Quebec City
Quebec City is the capital city of the Canadian province of Quebec and is the eleventh largest city and the seventh-largest cosmopolitan area in Canada.
The Algonquian people had initially called the area Kébec, an Algonquin word meaning “where the river narrows”, because the Saint Lawrence River narrows proximate to the promontory of Quebec and its Cape Diamant. Explorer Samuel de Champlain founded a French settlement here in 1608 and embraced the Algonquin name. Quebec City is among the oldest European cities in North America. The ramparts surrounding Old Quebec (Vieux-Québec) are the only prepared city walls staying in the Americas north of Mexico. This location was declared a World Heritage Site by UNESCO in 1985 as the “Historic District of Old Québec”.
The city’s landmarks consist of the Château Frontenac hotel that dominates the horizon and the Citadelle of Quebec, an undamaged fortress that forms the focal point of the ramparts surrounding the old city and consists of a secondary royal home. The National Assembly of Quebec (provincial legislature), the Musée national des beaux-arts du Québec (National Museum of Fine Arts of Quebec), and the Musée de la civilization (Museum of Civilization) are discovered within or near Vieux-Québec.

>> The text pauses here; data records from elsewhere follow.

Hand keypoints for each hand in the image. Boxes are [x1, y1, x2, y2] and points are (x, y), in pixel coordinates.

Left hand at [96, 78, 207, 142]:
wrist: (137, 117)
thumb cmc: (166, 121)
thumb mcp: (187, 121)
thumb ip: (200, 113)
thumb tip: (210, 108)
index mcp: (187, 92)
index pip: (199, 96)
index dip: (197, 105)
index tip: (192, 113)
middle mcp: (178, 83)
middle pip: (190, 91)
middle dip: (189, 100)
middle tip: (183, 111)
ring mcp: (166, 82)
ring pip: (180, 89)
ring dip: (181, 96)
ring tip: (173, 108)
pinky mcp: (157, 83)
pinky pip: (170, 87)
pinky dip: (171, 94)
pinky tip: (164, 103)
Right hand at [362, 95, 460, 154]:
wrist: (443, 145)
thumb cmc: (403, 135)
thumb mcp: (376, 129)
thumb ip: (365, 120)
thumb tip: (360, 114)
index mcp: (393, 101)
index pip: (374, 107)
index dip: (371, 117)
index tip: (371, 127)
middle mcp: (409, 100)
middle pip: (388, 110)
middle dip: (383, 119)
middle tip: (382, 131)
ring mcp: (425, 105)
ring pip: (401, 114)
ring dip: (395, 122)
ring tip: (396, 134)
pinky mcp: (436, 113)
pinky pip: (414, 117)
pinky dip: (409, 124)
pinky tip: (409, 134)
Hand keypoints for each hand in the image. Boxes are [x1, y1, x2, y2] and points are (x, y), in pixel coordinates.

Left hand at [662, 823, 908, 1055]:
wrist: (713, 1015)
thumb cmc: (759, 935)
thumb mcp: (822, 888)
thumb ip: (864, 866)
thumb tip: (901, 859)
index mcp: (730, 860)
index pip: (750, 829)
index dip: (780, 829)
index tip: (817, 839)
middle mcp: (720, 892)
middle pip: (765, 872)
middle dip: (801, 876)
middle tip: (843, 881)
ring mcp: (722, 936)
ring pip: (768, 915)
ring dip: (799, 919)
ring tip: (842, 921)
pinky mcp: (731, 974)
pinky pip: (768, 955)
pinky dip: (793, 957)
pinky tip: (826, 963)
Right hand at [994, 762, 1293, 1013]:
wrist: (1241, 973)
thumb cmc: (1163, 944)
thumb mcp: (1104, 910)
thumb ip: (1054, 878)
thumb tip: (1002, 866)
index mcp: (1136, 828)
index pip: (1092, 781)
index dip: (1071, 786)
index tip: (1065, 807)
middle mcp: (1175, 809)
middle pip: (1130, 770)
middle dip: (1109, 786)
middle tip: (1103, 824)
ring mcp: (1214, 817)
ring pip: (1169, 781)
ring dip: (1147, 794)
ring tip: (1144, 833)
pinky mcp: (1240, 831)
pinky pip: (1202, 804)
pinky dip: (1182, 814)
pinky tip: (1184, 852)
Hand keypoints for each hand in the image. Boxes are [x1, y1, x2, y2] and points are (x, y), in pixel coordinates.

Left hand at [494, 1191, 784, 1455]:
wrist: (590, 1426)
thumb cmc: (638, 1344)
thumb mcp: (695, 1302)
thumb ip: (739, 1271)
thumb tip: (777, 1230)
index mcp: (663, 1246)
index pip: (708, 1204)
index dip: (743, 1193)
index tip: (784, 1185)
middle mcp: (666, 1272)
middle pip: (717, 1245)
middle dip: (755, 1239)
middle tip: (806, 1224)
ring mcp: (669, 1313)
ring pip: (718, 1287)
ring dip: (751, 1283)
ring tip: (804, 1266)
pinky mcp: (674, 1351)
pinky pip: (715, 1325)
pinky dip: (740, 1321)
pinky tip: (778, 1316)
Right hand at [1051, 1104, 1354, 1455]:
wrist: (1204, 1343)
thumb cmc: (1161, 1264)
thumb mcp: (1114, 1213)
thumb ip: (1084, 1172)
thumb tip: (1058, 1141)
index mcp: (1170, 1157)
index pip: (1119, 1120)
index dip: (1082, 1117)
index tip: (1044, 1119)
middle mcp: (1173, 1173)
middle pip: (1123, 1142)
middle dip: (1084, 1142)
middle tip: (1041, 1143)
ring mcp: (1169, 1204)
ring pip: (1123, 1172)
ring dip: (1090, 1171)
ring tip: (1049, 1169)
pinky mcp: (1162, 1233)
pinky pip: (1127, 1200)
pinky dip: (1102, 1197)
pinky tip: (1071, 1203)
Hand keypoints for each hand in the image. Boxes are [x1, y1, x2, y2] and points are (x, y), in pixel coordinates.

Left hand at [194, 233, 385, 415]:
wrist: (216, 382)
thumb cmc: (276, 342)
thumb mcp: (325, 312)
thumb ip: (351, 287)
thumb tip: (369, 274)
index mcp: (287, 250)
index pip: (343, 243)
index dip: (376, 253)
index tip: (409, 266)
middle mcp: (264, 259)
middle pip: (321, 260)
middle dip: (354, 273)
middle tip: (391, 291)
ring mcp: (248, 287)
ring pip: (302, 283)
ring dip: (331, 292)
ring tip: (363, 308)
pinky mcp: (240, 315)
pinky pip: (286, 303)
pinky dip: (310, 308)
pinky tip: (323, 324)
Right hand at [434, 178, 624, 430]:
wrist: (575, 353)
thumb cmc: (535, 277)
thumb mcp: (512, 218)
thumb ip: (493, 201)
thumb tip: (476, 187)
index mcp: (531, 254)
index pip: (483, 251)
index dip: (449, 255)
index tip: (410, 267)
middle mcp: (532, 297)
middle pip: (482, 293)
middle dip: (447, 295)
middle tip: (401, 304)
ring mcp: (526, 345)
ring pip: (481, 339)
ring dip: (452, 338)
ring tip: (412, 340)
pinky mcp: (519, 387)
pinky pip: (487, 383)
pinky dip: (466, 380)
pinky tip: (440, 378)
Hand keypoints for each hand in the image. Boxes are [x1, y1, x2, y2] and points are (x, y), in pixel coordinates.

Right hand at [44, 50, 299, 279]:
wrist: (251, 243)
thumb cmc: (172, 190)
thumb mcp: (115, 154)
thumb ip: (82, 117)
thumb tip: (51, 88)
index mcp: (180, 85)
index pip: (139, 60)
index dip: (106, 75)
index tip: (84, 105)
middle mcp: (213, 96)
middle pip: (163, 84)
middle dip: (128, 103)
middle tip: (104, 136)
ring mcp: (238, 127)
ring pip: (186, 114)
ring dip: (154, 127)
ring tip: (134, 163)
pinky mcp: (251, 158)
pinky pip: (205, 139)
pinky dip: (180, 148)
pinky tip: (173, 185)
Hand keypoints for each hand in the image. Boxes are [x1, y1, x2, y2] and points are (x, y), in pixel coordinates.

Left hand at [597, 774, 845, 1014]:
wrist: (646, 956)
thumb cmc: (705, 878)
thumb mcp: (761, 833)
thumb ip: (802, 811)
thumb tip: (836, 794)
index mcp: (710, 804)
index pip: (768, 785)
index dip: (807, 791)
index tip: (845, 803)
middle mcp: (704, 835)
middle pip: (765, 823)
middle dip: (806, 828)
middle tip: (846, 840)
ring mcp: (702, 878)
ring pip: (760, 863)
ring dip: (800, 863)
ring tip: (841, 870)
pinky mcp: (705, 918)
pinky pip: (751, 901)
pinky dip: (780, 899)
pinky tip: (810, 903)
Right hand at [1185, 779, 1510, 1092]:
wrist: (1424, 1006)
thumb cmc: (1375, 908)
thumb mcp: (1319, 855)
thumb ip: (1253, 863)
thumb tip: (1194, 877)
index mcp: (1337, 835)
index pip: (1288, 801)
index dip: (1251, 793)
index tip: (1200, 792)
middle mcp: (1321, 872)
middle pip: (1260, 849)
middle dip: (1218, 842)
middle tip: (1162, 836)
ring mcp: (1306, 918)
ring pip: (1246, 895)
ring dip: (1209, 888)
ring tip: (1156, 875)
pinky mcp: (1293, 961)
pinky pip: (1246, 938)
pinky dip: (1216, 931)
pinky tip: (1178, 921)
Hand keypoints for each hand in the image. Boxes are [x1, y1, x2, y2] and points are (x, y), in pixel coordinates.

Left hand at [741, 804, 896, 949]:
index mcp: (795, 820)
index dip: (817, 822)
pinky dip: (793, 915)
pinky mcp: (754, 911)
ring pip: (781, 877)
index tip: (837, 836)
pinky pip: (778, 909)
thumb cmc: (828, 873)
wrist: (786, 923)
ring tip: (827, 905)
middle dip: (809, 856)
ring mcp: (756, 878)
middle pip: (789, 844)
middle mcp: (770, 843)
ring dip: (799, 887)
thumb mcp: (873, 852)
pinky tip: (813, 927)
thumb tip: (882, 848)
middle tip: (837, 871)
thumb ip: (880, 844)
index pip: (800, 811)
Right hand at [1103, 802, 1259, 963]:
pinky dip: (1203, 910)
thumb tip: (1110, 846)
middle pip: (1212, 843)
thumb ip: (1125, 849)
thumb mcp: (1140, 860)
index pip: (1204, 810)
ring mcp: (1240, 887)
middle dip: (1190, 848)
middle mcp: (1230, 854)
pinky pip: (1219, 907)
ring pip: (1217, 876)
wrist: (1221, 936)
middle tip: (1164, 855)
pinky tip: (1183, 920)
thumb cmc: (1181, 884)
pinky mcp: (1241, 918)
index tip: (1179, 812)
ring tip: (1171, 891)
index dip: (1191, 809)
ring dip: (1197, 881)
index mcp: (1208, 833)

Quebec City is understood for its Winter Carnival, its summer season music celebration, and its Saint-Jean-Baptiste Day events. While it highlighted Quebec’s native animals, one of its primary tourist attractions was the Indo-Australian greenhouse, featuring fauna and plants from areas surrounding the Indian Ocean.
Parc Aquarium du Québec, which reopened in 2002 on a website neglecting the Saint Lawrence River, includes more than 10,000 specimens of mammals, reptiles, fish and other water animals of North America and the Arctic. Polar bears and various types of seals of the Arctic sector and the “Large Ocean”, a big basin offering visitors a view from beneath, make up part of the aquarium’s piece de resistance. Québec City has a variety of historical websites, art galleries, and museums, including Citadelle of Quebec, Musée national des beaux-arts du Québec, Ursulines of Quebec, and Musée de la Civilisation.
Other traveler attractions include Montmorency Falls, and, simply outside the city limits, the Basilica of Sainte-Anne-de-Beaupré, the Mont-Sainte-Anne ski resort, and the Ice Hotel.
Two bridges (the Quebec Bridge and Pierre Laporte Bridge) and a ferry service link the city with Lévis and its residential areas along the south shore of the Saint Lawrence River. The Orleans Island Bridge links Quebec City with pastoral Orleans Island.
Quebec City is one of the oldest European cities in North America. The ramparts surrounding Old Quebec (Vieux-Québec) are the only prepared city walls remaining in the Americas north of Mexico. Québec City has a number of historical websites, art galleries, and museums, consisting of Citadelle of Quebec, Musée national des Beaux-Arts du Québec, Ursulines of Quebec, and Musée de la Civilisation.